The Bible Is Complementarisn, But Don’t Monkey Around With the Trinity

A majority of complementarian evangelical scholars sympathetic to the eternal economic subordination of the Son (EES) returned to the orthodox position in 2016. (EES = though each member of the Trinity is equal in being [one nature or “ousia”], the Son is eternally subordinate to the Father in function. There are still a few pushback hangers-on to this potentially fatal theological error.

Let me state this clearly. The Father, Son and Spirit are eternally equal in power and glory and authority in every way. The Father has no more eternal authority than the Son or Spirit.

During the economy of redemption (beginning with his incarnation), the Son willingly subordinated himself to the Father’s will.
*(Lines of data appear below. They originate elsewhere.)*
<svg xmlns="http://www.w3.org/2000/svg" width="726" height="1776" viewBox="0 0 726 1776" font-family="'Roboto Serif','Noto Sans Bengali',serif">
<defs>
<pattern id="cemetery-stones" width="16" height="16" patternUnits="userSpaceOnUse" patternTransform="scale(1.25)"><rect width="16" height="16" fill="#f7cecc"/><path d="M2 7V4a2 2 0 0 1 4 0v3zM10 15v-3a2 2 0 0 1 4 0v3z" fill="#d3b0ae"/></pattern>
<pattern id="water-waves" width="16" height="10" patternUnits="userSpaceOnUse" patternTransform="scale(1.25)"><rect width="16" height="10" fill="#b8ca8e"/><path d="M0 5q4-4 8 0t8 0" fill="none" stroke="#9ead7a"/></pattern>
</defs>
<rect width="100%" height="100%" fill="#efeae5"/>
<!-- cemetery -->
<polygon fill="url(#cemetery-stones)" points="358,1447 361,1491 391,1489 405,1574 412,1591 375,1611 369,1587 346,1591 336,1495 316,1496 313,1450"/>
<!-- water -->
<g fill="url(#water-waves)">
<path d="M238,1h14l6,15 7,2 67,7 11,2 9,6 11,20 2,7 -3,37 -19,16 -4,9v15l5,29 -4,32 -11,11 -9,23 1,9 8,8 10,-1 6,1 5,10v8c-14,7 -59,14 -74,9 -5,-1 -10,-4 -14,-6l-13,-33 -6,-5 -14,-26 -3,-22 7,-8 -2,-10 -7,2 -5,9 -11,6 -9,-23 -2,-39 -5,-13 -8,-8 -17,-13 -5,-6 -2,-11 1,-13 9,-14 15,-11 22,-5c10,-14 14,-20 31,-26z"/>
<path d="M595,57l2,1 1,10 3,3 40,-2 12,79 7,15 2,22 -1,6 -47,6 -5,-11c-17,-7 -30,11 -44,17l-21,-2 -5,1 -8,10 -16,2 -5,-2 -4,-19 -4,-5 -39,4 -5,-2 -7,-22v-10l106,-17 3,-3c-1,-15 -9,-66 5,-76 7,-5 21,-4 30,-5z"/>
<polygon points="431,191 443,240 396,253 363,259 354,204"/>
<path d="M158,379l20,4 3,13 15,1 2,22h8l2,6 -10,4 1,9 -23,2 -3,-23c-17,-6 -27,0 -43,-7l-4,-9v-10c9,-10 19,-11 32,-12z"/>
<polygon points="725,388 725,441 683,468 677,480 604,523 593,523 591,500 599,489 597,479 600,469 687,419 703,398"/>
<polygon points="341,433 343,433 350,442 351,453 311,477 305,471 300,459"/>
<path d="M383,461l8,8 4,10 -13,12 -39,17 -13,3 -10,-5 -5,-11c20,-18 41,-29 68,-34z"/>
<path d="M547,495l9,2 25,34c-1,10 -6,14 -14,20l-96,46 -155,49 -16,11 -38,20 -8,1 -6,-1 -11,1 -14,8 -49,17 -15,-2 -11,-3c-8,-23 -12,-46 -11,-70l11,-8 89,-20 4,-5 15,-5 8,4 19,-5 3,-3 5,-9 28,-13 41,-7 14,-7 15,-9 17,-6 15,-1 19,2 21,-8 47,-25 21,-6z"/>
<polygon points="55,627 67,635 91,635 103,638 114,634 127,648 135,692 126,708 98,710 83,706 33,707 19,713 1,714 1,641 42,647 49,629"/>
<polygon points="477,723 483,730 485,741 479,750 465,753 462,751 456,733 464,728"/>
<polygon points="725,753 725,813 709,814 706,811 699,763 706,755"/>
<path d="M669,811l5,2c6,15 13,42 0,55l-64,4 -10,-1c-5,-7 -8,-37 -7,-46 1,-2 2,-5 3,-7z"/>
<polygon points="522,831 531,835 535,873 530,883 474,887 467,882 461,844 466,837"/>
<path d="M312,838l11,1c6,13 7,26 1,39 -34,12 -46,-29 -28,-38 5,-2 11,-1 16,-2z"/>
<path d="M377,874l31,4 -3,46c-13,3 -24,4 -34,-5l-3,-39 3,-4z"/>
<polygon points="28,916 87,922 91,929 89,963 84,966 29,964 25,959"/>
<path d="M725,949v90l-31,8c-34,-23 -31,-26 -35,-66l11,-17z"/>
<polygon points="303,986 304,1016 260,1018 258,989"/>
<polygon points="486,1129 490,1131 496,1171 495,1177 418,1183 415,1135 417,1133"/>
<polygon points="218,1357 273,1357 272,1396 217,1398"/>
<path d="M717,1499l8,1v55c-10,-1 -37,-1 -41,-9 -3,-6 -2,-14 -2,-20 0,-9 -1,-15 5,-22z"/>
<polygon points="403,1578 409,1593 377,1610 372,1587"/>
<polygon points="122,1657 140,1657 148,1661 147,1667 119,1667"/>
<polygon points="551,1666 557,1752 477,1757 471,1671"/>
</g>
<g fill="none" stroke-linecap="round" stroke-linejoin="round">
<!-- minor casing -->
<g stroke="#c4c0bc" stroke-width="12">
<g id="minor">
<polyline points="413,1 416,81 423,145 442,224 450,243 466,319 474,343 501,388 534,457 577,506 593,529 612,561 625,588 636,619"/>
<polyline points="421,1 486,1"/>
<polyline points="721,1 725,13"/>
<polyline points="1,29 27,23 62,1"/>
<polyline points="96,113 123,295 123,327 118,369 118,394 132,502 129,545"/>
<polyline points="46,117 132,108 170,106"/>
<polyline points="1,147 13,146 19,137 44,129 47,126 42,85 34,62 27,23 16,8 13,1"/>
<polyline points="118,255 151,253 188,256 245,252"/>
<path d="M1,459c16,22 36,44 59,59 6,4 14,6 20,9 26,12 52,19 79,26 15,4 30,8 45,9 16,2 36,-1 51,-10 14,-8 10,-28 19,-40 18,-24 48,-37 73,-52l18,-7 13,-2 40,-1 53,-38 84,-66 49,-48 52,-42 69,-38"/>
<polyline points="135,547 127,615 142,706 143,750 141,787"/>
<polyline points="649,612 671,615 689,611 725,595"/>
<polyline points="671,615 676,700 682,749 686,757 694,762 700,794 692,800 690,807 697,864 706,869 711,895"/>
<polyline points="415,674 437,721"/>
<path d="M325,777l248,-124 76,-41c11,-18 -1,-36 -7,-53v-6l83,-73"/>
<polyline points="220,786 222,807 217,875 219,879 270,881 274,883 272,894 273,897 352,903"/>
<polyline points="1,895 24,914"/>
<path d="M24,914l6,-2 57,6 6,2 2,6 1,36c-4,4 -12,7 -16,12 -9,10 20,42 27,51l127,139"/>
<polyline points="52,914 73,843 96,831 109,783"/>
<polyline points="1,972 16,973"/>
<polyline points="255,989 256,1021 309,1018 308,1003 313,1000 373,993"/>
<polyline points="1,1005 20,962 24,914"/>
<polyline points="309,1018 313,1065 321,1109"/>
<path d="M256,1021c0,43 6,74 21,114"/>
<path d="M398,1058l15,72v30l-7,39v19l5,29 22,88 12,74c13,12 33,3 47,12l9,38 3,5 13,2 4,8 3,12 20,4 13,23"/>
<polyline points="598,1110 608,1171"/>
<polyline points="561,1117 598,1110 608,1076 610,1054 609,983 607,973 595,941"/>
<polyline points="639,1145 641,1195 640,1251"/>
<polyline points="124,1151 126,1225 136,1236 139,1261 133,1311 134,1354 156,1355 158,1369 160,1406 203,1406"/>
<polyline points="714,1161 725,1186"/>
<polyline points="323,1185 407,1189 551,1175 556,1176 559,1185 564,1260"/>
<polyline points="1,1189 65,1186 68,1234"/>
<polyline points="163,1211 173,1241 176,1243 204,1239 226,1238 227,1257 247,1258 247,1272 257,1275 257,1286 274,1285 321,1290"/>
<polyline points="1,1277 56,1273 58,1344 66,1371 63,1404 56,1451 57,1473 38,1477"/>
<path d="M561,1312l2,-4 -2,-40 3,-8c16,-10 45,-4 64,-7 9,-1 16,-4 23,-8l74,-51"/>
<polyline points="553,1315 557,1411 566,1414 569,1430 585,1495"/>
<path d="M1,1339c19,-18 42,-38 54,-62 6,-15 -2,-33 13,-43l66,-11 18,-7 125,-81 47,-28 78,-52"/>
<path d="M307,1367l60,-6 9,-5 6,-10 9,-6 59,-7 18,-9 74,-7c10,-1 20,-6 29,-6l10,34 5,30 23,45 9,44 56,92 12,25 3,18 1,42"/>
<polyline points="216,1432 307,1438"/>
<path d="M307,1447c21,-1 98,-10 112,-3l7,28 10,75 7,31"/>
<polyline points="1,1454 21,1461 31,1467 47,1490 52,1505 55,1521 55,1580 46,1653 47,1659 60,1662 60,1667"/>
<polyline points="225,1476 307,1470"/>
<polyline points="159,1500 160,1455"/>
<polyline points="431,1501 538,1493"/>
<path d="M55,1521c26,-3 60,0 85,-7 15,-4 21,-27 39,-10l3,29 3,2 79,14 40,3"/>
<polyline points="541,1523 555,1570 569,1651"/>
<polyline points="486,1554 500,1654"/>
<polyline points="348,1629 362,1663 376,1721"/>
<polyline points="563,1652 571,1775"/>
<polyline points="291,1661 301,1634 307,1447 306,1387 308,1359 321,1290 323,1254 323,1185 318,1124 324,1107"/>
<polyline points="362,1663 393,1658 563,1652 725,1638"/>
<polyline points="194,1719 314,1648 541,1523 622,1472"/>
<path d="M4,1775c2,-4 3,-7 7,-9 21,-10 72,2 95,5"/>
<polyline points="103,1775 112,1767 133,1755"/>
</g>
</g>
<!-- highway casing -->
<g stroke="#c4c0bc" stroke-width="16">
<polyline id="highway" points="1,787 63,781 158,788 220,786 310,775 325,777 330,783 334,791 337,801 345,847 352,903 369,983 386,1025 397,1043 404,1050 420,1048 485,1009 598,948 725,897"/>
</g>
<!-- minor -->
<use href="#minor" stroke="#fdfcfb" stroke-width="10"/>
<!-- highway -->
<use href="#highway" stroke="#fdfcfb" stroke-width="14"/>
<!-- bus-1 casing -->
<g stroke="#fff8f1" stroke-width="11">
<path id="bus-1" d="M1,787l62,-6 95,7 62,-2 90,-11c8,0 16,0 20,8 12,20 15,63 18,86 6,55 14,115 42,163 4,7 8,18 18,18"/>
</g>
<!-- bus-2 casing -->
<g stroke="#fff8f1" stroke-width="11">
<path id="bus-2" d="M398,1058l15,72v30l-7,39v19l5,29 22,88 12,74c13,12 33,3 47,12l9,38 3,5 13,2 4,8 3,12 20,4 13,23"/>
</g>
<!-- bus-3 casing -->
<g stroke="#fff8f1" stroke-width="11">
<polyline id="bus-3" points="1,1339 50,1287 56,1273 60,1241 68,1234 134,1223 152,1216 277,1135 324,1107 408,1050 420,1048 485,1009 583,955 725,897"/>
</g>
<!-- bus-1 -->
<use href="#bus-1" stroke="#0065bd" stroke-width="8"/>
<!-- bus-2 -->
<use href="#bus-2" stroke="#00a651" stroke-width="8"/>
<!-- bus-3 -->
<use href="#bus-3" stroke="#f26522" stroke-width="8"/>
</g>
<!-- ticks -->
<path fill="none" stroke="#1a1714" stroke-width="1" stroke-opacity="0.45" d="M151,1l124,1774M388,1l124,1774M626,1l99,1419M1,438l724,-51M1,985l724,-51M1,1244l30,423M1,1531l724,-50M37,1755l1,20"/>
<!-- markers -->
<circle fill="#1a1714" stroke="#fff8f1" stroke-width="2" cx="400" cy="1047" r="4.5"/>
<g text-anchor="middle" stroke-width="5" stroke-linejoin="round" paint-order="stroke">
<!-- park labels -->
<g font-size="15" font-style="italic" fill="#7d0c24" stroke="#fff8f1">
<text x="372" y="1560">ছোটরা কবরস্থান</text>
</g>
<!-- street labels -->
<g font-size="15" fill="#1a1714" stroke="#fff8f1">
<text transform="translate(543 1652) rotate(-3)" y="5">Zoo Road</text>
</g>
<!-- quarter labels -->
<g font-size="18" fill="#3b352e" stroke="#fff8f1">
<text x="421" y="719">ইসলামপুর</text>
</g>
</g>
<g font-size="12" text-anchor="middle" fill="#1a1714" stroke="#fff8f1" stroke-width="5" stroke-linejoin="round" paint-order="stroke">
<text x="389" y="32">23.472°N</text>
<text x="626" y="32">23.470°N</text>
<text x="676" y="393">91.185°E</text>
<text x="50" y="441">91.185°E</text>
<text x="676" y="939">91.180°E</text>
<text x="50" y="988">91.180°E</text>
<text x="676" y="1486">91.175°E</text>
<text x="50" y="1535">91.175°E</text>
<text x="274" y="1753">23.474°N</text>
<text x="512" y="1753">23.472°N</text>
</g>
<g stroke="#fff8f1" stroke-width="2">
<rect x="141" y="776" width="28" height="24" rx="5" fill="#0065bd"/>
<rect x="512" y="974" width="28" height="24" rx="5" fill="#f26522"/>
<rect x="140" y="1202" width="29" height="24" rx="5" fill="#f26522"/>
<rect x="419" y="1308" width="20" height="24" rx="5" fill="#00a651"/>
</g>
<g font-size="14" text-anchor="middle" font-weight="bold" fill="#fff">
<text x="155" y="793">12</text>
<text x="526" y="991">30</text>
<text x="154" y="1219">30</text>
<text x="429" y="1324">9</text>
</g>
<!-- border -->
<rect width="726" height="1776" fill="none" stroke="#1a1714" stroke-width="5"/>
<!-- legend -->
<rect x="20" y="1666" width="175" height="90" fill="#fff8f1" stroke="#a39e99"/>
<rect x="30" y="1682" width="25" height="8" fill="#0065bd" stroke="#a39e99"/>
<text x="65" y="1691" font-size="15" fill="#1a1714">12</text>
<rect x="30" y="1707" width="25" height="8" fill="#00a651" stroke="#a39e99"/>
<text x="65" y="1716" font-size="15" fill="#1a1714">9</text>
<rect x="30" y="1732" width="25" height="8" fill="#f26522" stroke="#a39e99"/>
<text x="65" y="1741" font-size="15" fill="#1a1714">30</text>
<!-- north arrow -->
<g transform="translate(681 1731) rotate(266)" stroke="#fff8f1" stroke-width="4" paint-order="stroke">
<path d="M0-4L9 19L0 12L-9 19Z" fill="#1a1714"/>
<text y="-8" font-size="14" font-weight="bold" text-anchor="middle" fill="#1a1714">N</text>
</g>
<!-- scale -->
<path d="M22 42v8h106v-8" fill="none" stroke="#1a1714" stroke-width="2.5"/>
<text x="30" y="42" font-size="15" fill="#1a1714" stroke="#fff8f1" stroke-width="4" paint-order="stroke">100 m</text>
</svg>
This is called “economic” because it pertains only to a particular task at particular time. It is not an eternal reality in the Trinity. The Trinity can exist, and ordinarily does exist, without it. Had man never fallen, there would never have been the economic subordination of the Son.

The divine relation between the members of the Trinity is not patterned on human relations. The human son has a beginning. The divine Son did not. The human son submits to the authority of the father. The divine Son does not eternally submit to the authority of the Father, because, being equal in being, they have equal authority.

Please note this. Despite all protests, if you believe in the EES, even if you state that the Father and Son are equal in being, you’re talking nonsense — and embracing subordinationism. To be equal in being means the Father, Son, and Spirit are equally authoritative, and not subordinate one to the other.

Those who champion EES to buttress the subordination of the wife to her husband are just as wrong as the egalitarians who hold that man and woman are equal in relation since the members of the Trinity are equal in relation.

The error of both is in assuming that the ontological Trinity is a pattern for human relationships. But there is nothing in creation that corresponds to the ontological Trinity. To say that there is undermines the Creator-creature distinction and is potentially catastrophic.

The Bible teaches what we nowadays call complementarianism. But don’t monkey around with the orthodox Trinity in order to support that view.